##### Information provided
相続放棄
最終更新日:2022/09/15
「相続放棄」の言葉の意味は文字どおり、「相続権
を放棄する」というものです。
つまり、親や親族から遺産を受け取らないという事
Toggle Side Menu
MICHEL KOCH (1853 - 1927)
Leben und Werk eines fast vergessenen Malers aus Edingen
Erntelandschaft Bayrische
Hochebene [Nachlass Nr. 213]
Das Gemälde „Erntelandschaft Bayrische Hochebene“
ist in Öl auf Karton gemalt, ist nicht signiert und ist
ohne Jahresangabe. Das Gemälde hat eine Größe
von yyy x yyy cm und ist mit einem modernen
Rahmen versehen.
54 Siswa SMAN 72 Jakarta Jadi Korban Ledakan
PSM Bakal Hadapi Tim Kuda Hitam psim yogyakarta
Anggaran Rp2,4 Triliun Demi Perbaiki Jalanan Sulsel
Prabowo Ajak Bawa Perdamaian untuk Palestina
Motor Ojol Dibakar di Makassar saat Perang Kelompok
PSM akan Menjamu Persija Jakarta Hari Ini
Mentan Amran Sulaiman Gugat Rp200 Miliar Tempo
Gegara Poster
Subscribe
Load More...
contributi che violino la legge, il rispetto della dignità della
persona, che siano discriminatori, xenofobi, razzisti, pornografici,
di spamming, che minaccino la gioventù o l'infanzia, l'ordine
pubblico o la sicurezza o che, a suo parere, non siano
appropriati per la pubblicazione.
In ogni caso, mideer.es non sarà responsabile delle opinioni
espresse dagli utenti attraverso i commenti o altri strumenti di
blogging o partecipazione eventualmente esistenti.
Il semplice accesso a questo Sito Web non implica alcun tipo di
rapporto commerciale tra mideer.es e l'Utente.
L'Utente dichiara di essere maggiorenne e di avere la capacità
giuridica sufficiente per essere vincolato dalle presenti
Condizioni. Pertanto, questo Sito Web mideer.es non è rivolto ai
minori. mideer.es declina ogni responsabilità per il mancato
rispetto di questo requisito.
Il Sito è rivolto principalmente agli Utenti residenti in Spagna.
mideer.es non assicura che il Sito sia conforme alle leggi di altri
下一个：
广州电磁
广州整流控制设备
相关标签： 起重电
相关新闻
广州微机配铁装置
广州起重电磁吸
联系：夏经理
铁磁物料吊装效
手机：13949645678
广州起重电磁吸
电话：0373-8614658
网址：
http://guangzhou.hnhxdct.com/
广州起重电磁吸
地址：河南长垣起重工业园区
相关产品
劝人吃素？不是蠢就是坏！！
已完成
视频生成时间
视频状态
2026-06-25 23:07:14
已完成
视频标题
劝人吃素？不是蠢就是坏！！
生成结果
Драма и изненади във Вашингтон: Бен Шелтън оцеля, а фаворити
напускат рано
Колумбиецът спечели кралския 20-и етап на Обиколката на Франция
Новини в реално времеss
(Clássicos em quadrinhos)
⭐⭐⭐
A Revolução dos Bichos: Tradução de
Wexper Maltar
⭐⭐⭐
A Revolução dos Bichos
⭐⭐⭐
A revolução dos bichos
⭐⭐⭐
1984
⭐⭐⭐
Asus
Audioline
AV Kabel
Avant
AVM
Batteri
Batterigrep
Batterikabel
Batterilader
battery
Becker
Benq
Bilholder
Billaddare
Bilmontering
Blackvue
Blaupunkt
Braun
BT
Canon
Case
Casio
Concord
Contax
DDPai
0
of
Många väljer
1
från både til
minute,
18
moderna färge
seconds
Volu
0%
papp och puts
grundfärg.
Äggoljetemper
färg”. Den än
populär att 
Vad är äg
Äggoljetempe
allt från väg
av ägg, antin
##########
Reproduce each entry in the listing character for character.

Solved exercise:
相続放棄
最終更新日:2022/09/15
「相続放棄」の言葉の意味は文字どおり、「相続権
を放棄する」というものです。
つまり、親や親族から遺産を受け取らないという事
Toggle Side Menu
MICHEL KOCH (1853 - 1927)
Leben und Werk eines fast vergessenen Malers aus Edingen
Erntelandschaft Bayrische
Hochebene [Nachlass Nr. 213]
Das Gemälde „Erntelandschaft Bayrische Hochebene“
ist in Öl auf Karton gemalt, ist nicht signiert und ist
ohne Jahresangabe. Das Gemälde hat eine Größe
von yyy x yyy cm und ist mit einem modernen
Rahmen versehen.
54 Siswa SMAN 72 Jakarta Jadi Korban Ledakan
PSM Bakal Hadapi Tim Kuda Hitam psim yogyakarta
Anggaran Rp2,4 Triliun Demi Perbaiki Jalanan Sulsel
Prabowo Ajak Bawa Perdamaian untuk Palestina
Motor Ojol Dibakar di Makassar saat Perang Kelompok
PSM akan Menjamu Persija Jakarta Hari Ini
Mentan Amran Sulaiman Gugat Rp200 Miliar Tempo
Gegara Poster
Subscribe
Load More...
contributi che violino la legge, il rispetto della dignità della
persona, che siano discriminatori, xenofobi, razzisti, pornografici,
di spamming, che minaccino la gioventù o l'infanzia, l'ordine
pubblico o la sicurezza o che, a suo parere, non siano
appropriati per la pubblicazione.
In ogni caso, mideer.es non sarà responsabile delle opinioni
espresse dagli utenti attraverso i commenti o altri strumenti di
blogging o partecipazione eventualmente esistenti.
Il semplice accesso a questo Sito Web non implica alcun tipo di
rapporto commerciale tra mideer.es e l'Utente.
L'Utente dichiara di essere maggiorenne e di avere la capacità
giuridica sufficiente per essere vincolato dalle presenti
Condizioni. Pertanto, questo Sito Web mideer.es non è rivolto ai
minori. mideer.es declina ogni responsabilità per il mancato
rispetto di questo requisito.
Il Sito è rivolto principalmente agli Utenti residenti in Spagna.
mideer.es non assicura che il Sito sia conforme alle leggi di altri
下一个：
广州电磁
广州整流控制设备
相关标签： 起重电
相关新闻
广州微机配铁装置
广州起重电磁吸
联系：夏经理
铁磁物料吊装效
手机：13949645678
广州起重电磁吸
电话：0373-8614658
网址：
http://guangzhou.hnhxdct.com/
广州起重电磁吸
地址：河南长垣起重工业园区
相关产品
劝人吃素？不是蠢就是坏！！
已完成
视频生成时间
视频状态
2026-06-25 23:07:14
已完成
视频标题
劝人吃素？不是蠢就是坏！！
生成结果
Драма и изненади във Вашингтон: Бен Шелтън оцеля, а фаворити
напускат рано
Колумбиецът спечели кралския 20-и етап на Обиколката на Франция
Новини в реално времеss
(Clássicos em quadrinhos)
⭐⭐⭐
A Revolução dos Bichos: Tradução de
Wexper Maltar
⭐⭐⭐
A Revolução dos Bichos
⭐⭐⭐
A revolução dos bichos
⭐⭐⭐
1984
⭐⭐⭐
Asus
Audioline
AV Kabel
Avant
AVM
Batteri
Batterigrep
Batterikabel
Batterilader
battery
Becker
Benq
Bilholder
Billaddare
Bilmontering
Blackvue
Blaupunkt
Braun
BT
Canon
Case
Casio
Concord
Contax
DDPai
0
of
Många väljer
1
från både til
minute,
18
moderna färge
seconds
Volu
0%
papp och puts
grundfärg.
Äggoljetemper
färg”. Den än
populär att 
Vad är äg
Äggoljetempe
allt från väg
av ägg, antin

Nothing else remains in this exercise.